Machine-learning based risk prediction of outcomes in patients hospitalised with COVID-19 in Australia: the AUS-COVID score

J Am Med Inform Assoc. 2025 Jan 25:ocaf016. doi: 10.1093/jamia/ocaf016. Online ahead of print.

Abstract

Objective: We aimed to develop a highly interpretable and effective, machine-learning based risk prediction algorithm to predict in-hospital mortality, intubation and adverse cardiovascular events in patients hospitalised with COVID-19 in Australia (AUS-COVID Score).

Materials and methods: This prospective study across 21 hospitals included 1714 consecutive patients aged ≥ 18 in their index hospitalization with COVID-19. The dataset was separated into training (80%) and test sets (20%). Eight supervised ML methods were used: LASSO, ridge, elastic net (EN), decision tree, support vector machine, random forest, AdaBoost and gradient boosting. A feature selection method was used to establish informative variables, which were considered in groups of 5/10/15/20/all. The final model was selected by balancing the optimal area under the curve (AUC) score with interpretability, through the number of included variables. The coefficients of the final models were used to build the AUS-COVID Score.

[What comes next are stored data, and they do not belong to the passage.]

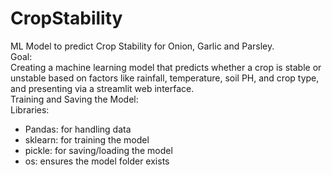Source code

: # CropStability
ML Model to predict Crop Stability for Onion, Garlic and Parsley.
<br/>
Goal:
<br/>
Creating a machine learning model that predicts whether a crop is stable or unstable based on factors like rainfall, temperature, soil PH, and crop type, and presenting via a streamlit web interface.
<br/>
Training and Saving the Model:
<br/>
Libraries: 
* Pandas: for handling data
* sklearn: for training the model
* pickle: for saving/loading the model
* os: ensures the model folder exists

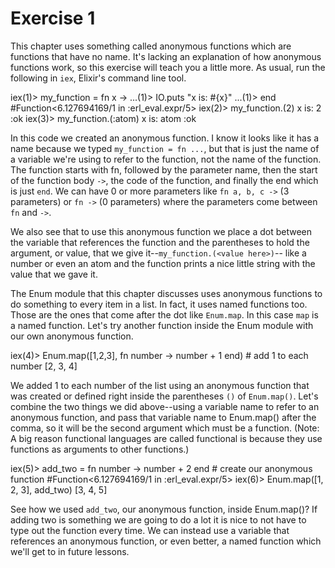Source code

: # Exercise 1

This chapter uses something called anonymous functions which are functions
that have no name.  It's lacking an explanation of how anonymous functions
work, so this exercise will teach you a little more.  As usual, run the
following in `iex`, Elixir's command line tool.

iex(1)> my_function = fn x ->
...(1)> IO.puts "x is: #{x}"
...(1)> end
#Function<6.127694169/1 in :erl_eval.expr/5>
iex(2)> my_function.(2)
x is: 2
:ok
iex(3)> my_function.(:atom)
x is: atom
:ok

In this code we created an anonymous function.  I know it looks like it
has a name because we typed `my_function = fn ...`, but that is just the
name of a variable we're using to refer to the function, not the name of the
function.  The function starts with fn, followed by the parameter name,
then the start of the function body `->`, the code of the function, and
finally the end which is just `end`.  We can have 0 or more parameters
like `fn a, b, c ->` (3 parameters) or `fn ->` (0 parameters) where the
parameters come between `fn` and `->`.

We also see that to use this anonymous function we place a dot between the
variable that references the function and the parentheses to hold the
argument, or value, that we give it--`my_function.(<value here>)`--
like a number or even an atom and the function prints a nice little
string with the value that we gave it.

The Enum module that this chapter discusses uses anonymous functions to
do something to every item in a list.  In fact, it uses named functions too.
Those are the ones that come after the dot like `Enum.map`.  In this case
`map` is a named function.  Let's try another function inside
the Enum module with our own anonymous function.

iex(4)> Enum.map([1,2,3], fn number -> number + 1 end) # add 1 to each number
[2, 3, 4]

We added 1 to each number of the list using an anonymous function that was
created or defined right inside the parentheses `()` of `Enum.map()`.  Let's
combine the two things we did above--using a variable name to refer to an
anonymous function, and pass that variable name to Enum.map() after the
comma, so it will be the second argument which must be a function.
(Note: A big reason functional languages are called functional is because
they use functions as arguments to other functions.)

iex(5)> add_two = fn number -> number + 2 end # create our anonymous function
#Function<6.127694169/1 in :erl_eval.expr/5>
iex(6)> Enum.map([1, 2, 3], add_two)
[3, 4, 5]

See how we used `add_two`, our anonymous function, inside Enum.map()?  If
adding two is something we are going to do a lot it is nice to not have to
type out the function every time.  We can instead use a variable that
references an anonymous function, or even better, a named function which
we'll get to in future lessons.
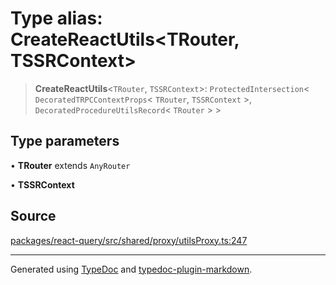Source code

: # Type alias: CreateReactUtils\<TRouter, TSSRContext\>

> **CreateReactUtils**\<`TRouter`, `TSSRContext`\>: `ProtectedIntersection`\< `DecoratedTRPCContextProps`\< `TRouter`, `TSSRContext` \>, `DecoratedProcedureUtilsRecord`\< `TRouter` \> \>

## Type parameters

• **TRouter** extends `AnyRouter`

• **TSSRContext**

## Source

[packages/react-query/src/shared/proxy/utilsProxy.ts:247](https://github.com/trpc/trpc/blob/caccce64/packages/react-query/src/shared/proxy/utilsProxy.ts#L247)

***

Generated using [TypeDoc](https://typedoc.org) and [typedoc-plugin-markdown](https://typedoc-plugin-markdown.org).
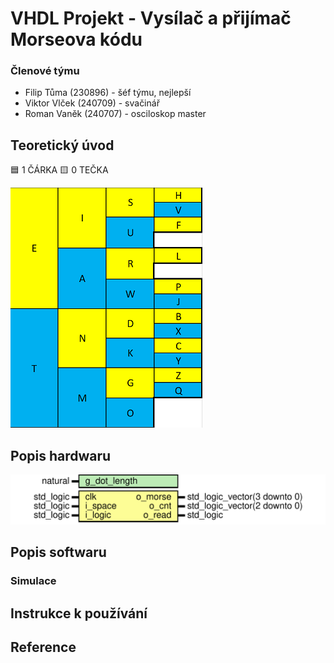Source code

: # VHDL Projekt - Vysílač a přijímač Morseova kódu

### Členové týmu
* Filip Tůma (230896) - šéf týmu, nejlepší
* Viktor Vlček (240709) - svačinář
* Roman Vaněk (240707) - osciloskop master

## Teoretický úvod
:blue_square: 1 ČÁRKA     :yellow_square: 0 TEČKA

![image](https://github.com/vanekroman/digital-electronics-project/blob/main/Morse_abeceda.png)

## Popis hardwaru
![Period check](doc/period_cnt.svg)    


## Popis softwaru
### Simulace

## Instrukce k používání

## Reference


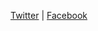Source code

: [Twitter](https://twitter.com/hashtag/agilein3minutes)
|
[Facebook](https://www.facebook.com/groups/AgileIn3Minutes/)
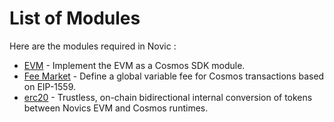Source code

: <!--
order: 0
-->

# List of Modules

Here are the modules required in Novic :

- [EVM](evm/spec/README.md) - Implement the EVM as a Cosmos SDK module.
- [Fee Market](feemarket/spec/README.md) - Define a global variable fee for Cosmos transactions based on EIP-1559.
- [erc20](erc20/spec/README.md) - Trustless, on-chain bidirectional internal conversion of tokens between Novics EVM and Cosmos runtimes.
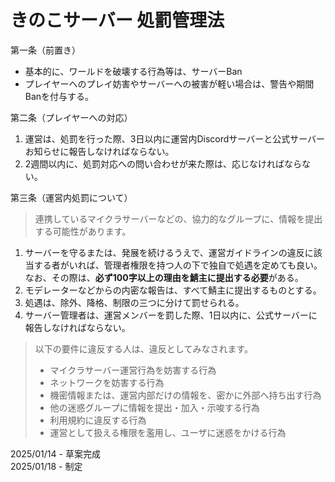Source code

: # きのこサーバー 処罰管理法
第一条（前置き）
- 基本的に、ワールドを破壊する行為等は、サーバーBan
- プレイヤーへのプレイ妨害やサーバーへの被害が軽い場合は、警告や期間Banを付与する。

第二条（プレイヤーへの対応）
1. 運営は、処罰を行った際、3日以内に運営内Discordサーバーと公式サーバーお知らせに報告しなければならない。
2. 2週間以内に、処罰対応への問い合わせが来た際は、応じなければならない。

第三条（運営内処罰について）
> 連携しているマイクラサーバーなどの、協力的なグループに、情報を提出する可能性があります。
1. サーバーを守るまたは、発展を続けるうえで、運営ガイドラインの違反に該当する者がいれば、管理者権限を持つ人の下で独自で処遇を定めても良い。
なお、その際は、**必ず100字以上の理由を鯖主に提出する必要**がある。
2. モデレーターなどからの内密な報告は、すべて鯖主に提出するものとする。
3. 処遇は、除外、降格、制限の三つに分けて罰せられる。
4. サーバー管理者は、運営メンバーを罰した際、1日以内に、公式サーバーに報告しなければならない。

> 以下の要件に違反する人は、違反としてみなされます。
> 
> - マイクラサーバー運営行為を妨害する行為
> - ネットワークを妨害する行為
> - 機密情報または、運営内部だけの情報を、密かに外部へ持ち出す行為
> - 他の迷惑グループに情報を提出・加入・示唆する行為
> - 利用規約に違反する行為
> - 運営として扱える権限を濫用し、ユーザに迷惑をかける行為

2025/01/14 - 草案完成<br>
2025/01/18 - 制定<br>
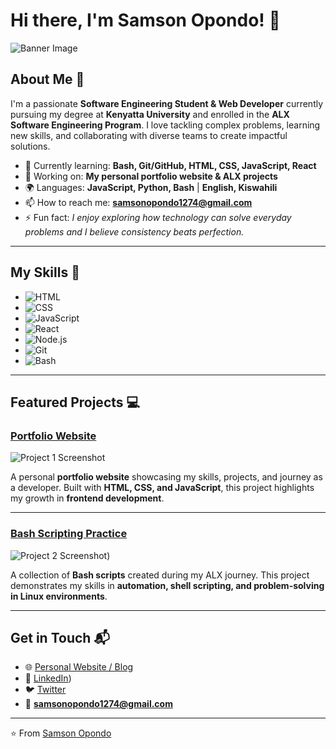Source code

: # Hi there, I'm Samson Opondo! 👋

![Banner Image](https://github.com/your-username/your-repo/blob/main/banner.png)

## About Me 🚀

I'm a passionate **Software Engineering Student & Web Developer** currently pursuing my degree at **Kenyatta University** and enrolled in the **ALX Software Engineering Program**. I love tackling complex problems, learning new skills, and collaborating with diverse teams to create impactful solutions.  

- 🌱 Currently learning: **Bash, Git/GitHub, HTML, CSS, JavaScript, React**  
- 🔭 Working on: **My personal portfolio website & ALX projects**  
- 🌍 Languages: **JavaScript, Python, Bash** | **English, Kiswahili**  
- 📫 How to reach me: **samsonopondo1274@gmail.com**  
- ⚡ Fun fact: *I enjoy exploring how technology can solve everyday problems and I believe consistency beats perfection.*  

---

## My Skills 🧠  

- ![HTML](https://img.shields.io/badge/-HTML-E34F26?style=flat-square&logo=html5&logoColor=white)  
- ![CSS](https://img.shields.io/badge/-CSS-1572B6?style=flat-square&logo=css3&logoColor=white)  
- ![JavaScript](https://img.shields.io/badge/-JavaScript-F7DF1E?style=flat-square&logo=javascript&logoColor=black)  
- ![React](https://img.shields.io/badge/-React-61DAFB?style=flat-square&logo=react&logoColor=black)  
- ![Node.js](https://img.shields.io/badge/-Node.js-339933?style=flat-square&logo=node.js&logoColor=white)  
- ![Git](https://img.shields.io/badge/-Git-F05032?style=flat-square&logo=git&logoColor=white)  
- ![Bash](https://img.shields.io/badge/-Bash-4EAA25?style=flat-square&logo=gnu-bash&logoColor=white)  

---

## Featured Projects 💻  

### [Portfolio Website](https://github.com/your-username/portfolio-website)

![Project 1 Screenshot](https://github.com/your-username/portfolio-website/blob/main/screenshot.png)

A personal **portfolio website** showcasing my skills, projects, and journey as a developer. Built with **HTML, CSS, and JavaScript**, this project highlights my growth in **frontend development**.  

---

### [Bash Scripting Practice](https://github.com/your-username/bash-practice)

![Project 2 Screenshot](https://savanna.alxafrica.com/user_containers/730900/webterm))

A collection of **Bash scripts** created during my ALX journey. This project demonstrates my skills in **automation, shell scripting, and problem-solving in Linux environments**.  

---

## Get in Touch 📬  

- 🌐 [Personal Website / Blog](https://sites.google.com/d/1bZNLbrs-AVekHWbNp9iziGJx6dAbL5zX/p/1mHwANnND5pYWwEK-r6svsVsdrD--P2k6/edit?pli=1)  
- 💼 [LinkedIn](https://www.linkedin.com/in/samson-opondo-29b101287/))  
- 🐦 [Twitter](https://x.com/Samso_001)  
- 📧 **samsonopondo1274@gmail.com**  

---

⭐️ From [Samson Opondo](https://github.com/your-username)  
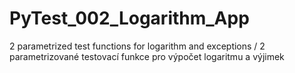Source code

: # PyTest_002_Logarithm_App
2 parametrized test functions for logarithm and exceptions / 2 parametrizované testovací funkce pro výpočet logaritmu a výjimek
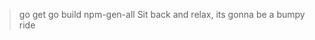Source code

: > go get
> go build
> npm-gen-all <out root> <package name base> <author name>
> Sit back and relax, its gonna be a bumpy ride
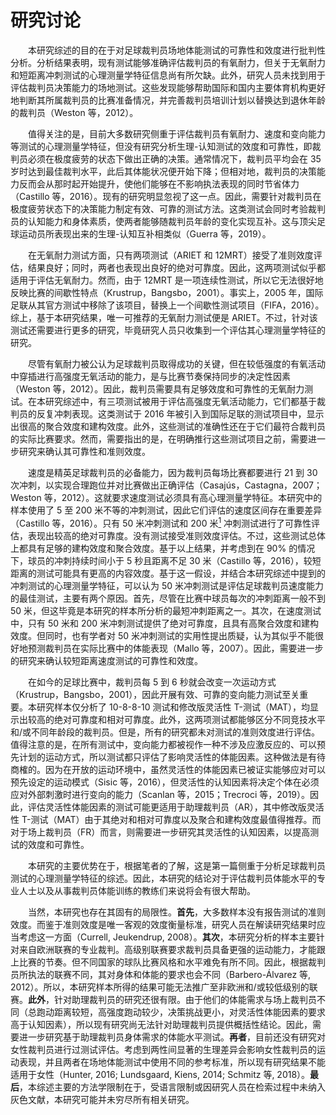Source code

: # 研究讨论

<p style="text-indent: 2em;">本研究综述的目的在于对足球裁判员场地体能测试的可靠性和效度进行批判性分析。分析结果表明，现有测试能够准确评估裁判员的有氧耐力，但关于无氧耐力和短距离冲刺测试的心理测量学特征信息尚有所欠缺。此外，研究人员未找到用于评估裁判员决策能力的场地测试。这些发现能够帮助国际和国内主要体育机构更好地判断其所属裁判员的比赛准备情况，并完善裁判员培训计划以替换达到退休年龄的裁判员（Weston 等，2012）。</p>

<p style="text-indent: 2em;">值得关注的是，目前大多数研究侧重于评估裁判员有氧耐力、速度和变向能力等测试的心理测量学特征，但没有研究分析生理-认知测试的效度和可靠性，即裁判员必须在极度疲劳的状态下做出正确的决策。通常情况下，裁判员平均会在 35 岁时达到最佳裁判水平，此后其体能状况便开始下降；但相对地，裁判员的决策能力反而会从那时起开始提升，使他们能够在不影响执法表现的同时节省体力（Castillo 等，2016）。现有的研究明显忽视了这一点。因此，需要针对裁判员在极度疲劳状态下的决策能力制定有效、可靠的测试方法。这类测试会同时考验裁判员的认知能力和身体素质，使两者能够随裁判员年龄的变化实现互补。这与顶尖足球运动员所表现出来的生理-认知互补相类似（Guerra 等，2019）。</p>

<p style="text-indent: 2em;">在无氧耐力测试方面，只有两项测试（ARIET 和 12MRT）接受了准则效度评估，结果良好；同时，两者也表现出良好的绝对可靠度。因此，这两项测试似乎都适用于评估无氧耐力。然而，由于 12MRT 是一项连续性测试，所以它无法很好地反映比赛的间歇性特点（Krustrup，Bangsbo，2001）。事实上，2005 年，国际足联从其官方测试中移除了该项目，替换上一个间歇性测试项目（FIFA，2016）。综上，基于本研究结果，唯一可推荐的无氧耐力测试便是 ARIET。不过，针对该测试还需要进行更多的研究，毕竟研究人员只收集到一个评估其心理测量学特征的研究。</p>

<p style="text-indent: 2em;">尽管有氧耐力被公认为足球裁判员取得成功的关键，但在较低强度的有氧活动中穿插进行高强度无氧活动的能力，是与比赛节奏保持同步的决定性因素（Weston 等，2012）。因此，裁判员需要具有足够效度和可靠性的无氧耐力测试。在本研究综述中，有三项测试被用于评估高强度无氧活动能力，它们都基于裁判员的反复冲刺表现。这类测试于 2016 年被引入到国际足联的测试项目中，显示出很高的聚合效度和建构效度。此外，这些测试的准确性还在于它们最符合裁判员的实际比赛要求。然而，需要指出的是，在明确推行这些测试项目之前，需要进一步研究来确认其可靠性和准则效度。</p>

<p style="text-indent: 2em;">速度是精英足球裁判员的必备能力，因为裁判员每场比赛都要进行 21 到 30 次冲刺，以实现合理跑位并对比赛做出正确评估（Casajús，Castagna，2007；Weston 等，2012）。这就要求速度测试必须具有高心理测量学特征。本研究中的样本使用了 5 至 200 米不等的冲刺测试，因此它们评估的速度区间存在重要差异（Castillo 等，2016）。只有 50 米冲刺测试和 200 米<a href="#1"><sup>1</sup></a> 冲刺测试进行了可靠性评估，表现出较高的绝对可靠度。没有测试接受准则效度评估。不过，这些测试总体上都具有足够的建构效度和聚合效度。基于以上结果，并考虑到在 90% 的情况下，球员的冲刺持续时间小于 5 秒且距离不足 30 米（Castillo 等，2016），较短距离的测试可能具有更高的内容效度。基于这一假设，并结合本研究综述中提到的冲刺测试的心理测量学特征，可以认为 50 米冲刺测试是评估足球裁判员速度能力的最佳测试，主要有两个原因。首先，尽管在比赛中球员每次的冲刺距离一般不到 50 米，但这毕竟是本研究的样本所分析的最短冲刺距离之一。其次，在速度测试中，只有 50 米和 200 米冲刺测试提供了绝对可靠度，且具有高聚合效度和建构效度。但同时，也有学者对 50 米冲刺测试的实用性提出质疑，认为其似乎不能很好地预测裁判员在实际比赛中的体能表现（Mallo 等，2007）。因此，需要进一步的研究来确认较短距离速度测试的可靠性和效度。</p>

<p style="text-indent: 2em;">在如今的足球比赛中，裁判员每 5 到 6 秒就会改变一次运动方式（Krustrup，Bangsbo，2001），因此开展有效、可靠的变向能力测试至关重要。本研究样本仅分析了 10-8-8-10 测试和修改版灵活性 T-测试（MAT），均显示出较高的绝对可靠度和相对可靠度。此外，这两项测试都能够区分不同竞技水平和/或不同年龄段的裁判员。但是，所有的研究都未对测试的准则效度进行评估。值得注意的是，在所有测试中，变向能力都被视作一种不涉及应激反应的、可以预先计划的运动方式，所以测试都只评估了影响灵活性的体能因素。这种做法是有待商榷的。因为在开放的运动环境中，虽然灵活性的体能因素已被证实能够应对可以预先设定的运动模式（Sisic 等，2016），但灵活性的认知因素将决定个体在必须应对外部刺激时进行变向的能力（Scanlan 等，2015；Trecroci 等，2019）。因此，评估灵活性体能因素的测试可能更适用于助理裁判员（AR），其中修改版灵活性 T-测试（MAT）由于其绝对和相对可靠度以及聚合和建构效度最值得推荐。而对于场上裁判员（FR）而言，则需要进一步研究其灵活性的认知因素，以提高测试的效度和可靠性。</p>

<p style="text-indent: 2em;">本研究的主要优势在于，根据笔者的了解，这是第一篇侧重于分析足球裁判员测试的心理测量学特征的综述。因此，本研究的结论对于评估裁判员体能水平的专业人士以及从事裁判员体能训练的教练们来说将会有很大帮助。</p>

<p style="text-indent: 2em;">当然，本研究也存在其固有的局限性。<b>首先</b>，大多数样本没有报告测试的准则效度。而鉴于准则效度是唯一客观的效度衡量标准，研究人员在解读研究结果时应当考虑这一方面（Currell, Jeukendrup, 2008）。<b>其次</b>，本研究分析的样本主要针对来自欧洲联赛的专业裁判。高级别联赛要求裁判员具备更强的运动能力，才能跟上比赛的节奏。但不同国家的球队比赛风格和水平难免有所不同。因此，根据裁判员所执法的联赛不同，其对身体和体能的要求也会不同（Barbero-Álvarez 等, 2012）。所以，本研究样本所得的结果可能无法推广至非欧洲和/或较低级别的联赛。<b>此外</b>，针对助理裁判员的研究还很有限。由于他们的体能需求与场上裁判员不同（总跑动距离较短，高强度跑动较少，决策挑战更小，对灵活性体能因素的要求高于认知因素），所以现有研究尚无法针对助理裁判员提供概括性结论。因此，需要进一步研究基于助理裁判员身体需求的体能水平测试。<b>再者</b>，目前还没有研究对女性裁判员进行过测试评估。考虑到两性间显著的生理差异会影响女性裁判员的运动表现，并且两者在场地体能测试中使用不同的参考标准，所以现有研究结果不能适用于女性（Hunter, 2016; Lundsgaard, Kiens, 2014; Schmitz 等, 2018）。<b>最后</b>，本综述主要的方法学限制在于，受语言限制或因研究人员在检索过程中未纳入灰色文献，本研究可能并未穷尽所有相关研究。</p>

[^1]: 原文为“ 20 米”，但查阅研究文献的实验结果后可判定这里应该是原作者的笔误。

Results & discussion: Among the patients, 181 (10.6%) died in-hospital, 148 (8.6%) required intubation and 90 (5.3%) had adverse cardiovascular events. The LASSO model performed best for predicting in-hospital mortality (AUC 0.85) using five variables: age, respiratory rate, COVID-19 features on chest X-ray (CXR), troponin elevation, and COVID-19 vaccination (≥1 dose). The Elastic Net model performed best for predicting intubation (AUC 0.75) and adverse cardiovascular events (AUC 0.64), each with five variables. A user-friendly web-based application was built for clinician use at the bedside.

Conclusion: The AUS-COVID Score is an accurate and practical, machine-learning-based risk score to predict in-hospital mortality, intubation, and adverse cardiovascular events in hospitalized COVID-19 patients.

Keywords: COVID-19; cardiovascular disease; machine-learning; mortality; risk prediction.